The sale and use of most consumer types of fireworks, including firecrackers, skyrockets and cherry bombs is still illegal in Georgia and punishable by a maximum fine of up to $1,000 and up to one year in jail.

Secondly, Dietrich suggests handling fireworks with the utmost care, particularly sparklers.

“One common injury that we’ve come across in the past involves children and the misuse of sparklers,” Dietrich said.

He said it is important to never allow children to play with or ignite fireworks, especially alone.

He reminds everyone that only adults should light fireworks and to always have adult supervision around children with sparklers.

“Although festive, sparklers are still fire and should be handled carefully. They should never be placed near your body. They may seem harmless but they can reach very hot temperatures,” Dietrich said.

Hudgens said sparklers burn at temperatures as high as 1800 degrees.

When extinguishing a sparkler, Dietrich said to never throw it on the ground.

“The grass or shrubbery can easily catch fire from a sparkler.
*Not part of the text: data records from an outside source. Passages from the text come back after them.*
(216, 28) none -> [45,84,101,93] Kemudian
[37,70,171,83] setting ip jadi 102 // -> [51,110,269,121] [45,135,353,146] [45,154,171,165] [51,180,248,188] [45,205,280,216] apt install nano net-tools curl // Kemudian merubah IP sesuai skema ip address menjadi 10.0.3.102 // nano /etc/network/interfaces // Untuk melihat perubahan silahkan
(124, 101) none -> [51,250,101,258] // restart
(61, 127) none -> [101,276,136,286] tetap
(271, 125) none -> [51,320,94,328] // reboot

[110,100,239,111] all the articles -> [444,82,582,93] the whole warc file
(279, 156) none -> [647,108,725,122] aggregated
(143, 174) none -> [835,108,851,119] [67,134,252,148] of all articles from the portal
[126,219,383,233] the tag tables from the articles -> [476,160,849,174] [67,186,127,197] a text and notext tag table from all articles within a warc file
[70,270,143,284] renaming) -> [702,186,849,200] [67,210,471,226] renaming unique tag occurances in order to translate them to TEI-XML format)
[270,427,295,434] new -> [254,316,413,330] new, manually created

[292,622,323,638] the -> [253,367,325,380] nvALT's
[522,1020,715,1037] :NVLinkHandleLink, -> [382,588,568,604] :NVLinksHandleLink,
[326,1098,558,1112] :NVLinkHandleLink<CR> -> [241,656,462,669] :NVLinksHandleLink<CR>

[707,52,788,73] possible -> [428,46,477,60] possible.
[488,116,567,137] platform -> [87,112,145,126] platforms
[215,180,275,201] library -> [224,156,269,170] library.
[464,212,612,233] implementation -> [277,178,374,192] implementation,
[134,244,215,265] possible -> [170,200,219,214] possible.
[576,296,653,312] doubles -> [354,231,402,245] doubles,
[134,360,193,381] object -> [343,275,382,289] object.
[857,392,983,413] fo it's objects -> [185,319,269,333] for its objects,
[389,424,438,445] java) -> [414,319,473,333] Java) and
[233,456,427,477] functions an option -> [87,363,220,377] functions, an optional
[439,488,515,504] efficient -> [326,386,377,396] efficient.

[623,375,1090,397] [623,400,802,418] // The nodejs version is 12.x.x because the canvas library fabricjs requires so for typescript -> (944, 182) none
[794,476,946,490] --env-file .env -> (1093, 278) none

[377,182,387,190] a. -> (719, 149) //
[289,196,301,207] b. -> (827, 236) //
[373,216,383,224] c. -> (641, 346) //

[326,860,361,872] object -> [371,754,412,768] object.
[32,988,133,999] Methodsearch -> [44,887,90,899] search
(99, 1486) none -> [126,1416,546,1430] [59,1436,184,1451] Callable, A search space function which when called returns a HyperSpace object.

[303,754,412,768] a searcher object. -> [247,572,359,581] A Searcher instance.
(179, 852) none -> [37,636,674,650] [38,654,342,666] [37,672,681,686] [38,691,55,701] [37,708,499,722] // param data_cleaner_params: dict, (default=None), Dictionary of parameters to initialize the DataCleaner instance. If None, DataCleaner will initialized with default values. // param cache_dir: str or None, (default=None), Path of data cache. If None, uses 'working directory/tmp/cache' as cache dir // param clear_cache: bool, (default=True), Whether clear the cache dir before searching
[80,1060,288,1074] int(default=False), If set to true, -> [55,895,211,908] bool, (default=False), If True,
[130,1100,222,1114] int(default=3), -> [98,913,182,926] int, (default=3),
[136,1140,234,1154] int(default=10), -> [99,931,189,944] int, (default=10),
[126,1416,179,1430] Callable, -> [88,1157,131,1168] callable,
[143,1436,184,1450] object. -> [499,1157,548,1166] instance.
It’s best to have a bucket with water in it close by in order to put them out.”

He also recommends reading all directions that come with sparklers and fountains.

“Read caution labels and directions in their entirety before lightning them and never try to re-light a firework.”

Hudgens said that in a typical year, two-thirds to three-fourths of all fireworks injuries occur during the four-week period surrounding Independence Day.

On the holiday itself, fireworks usually start more fires nationwide than all other causes combined, he added.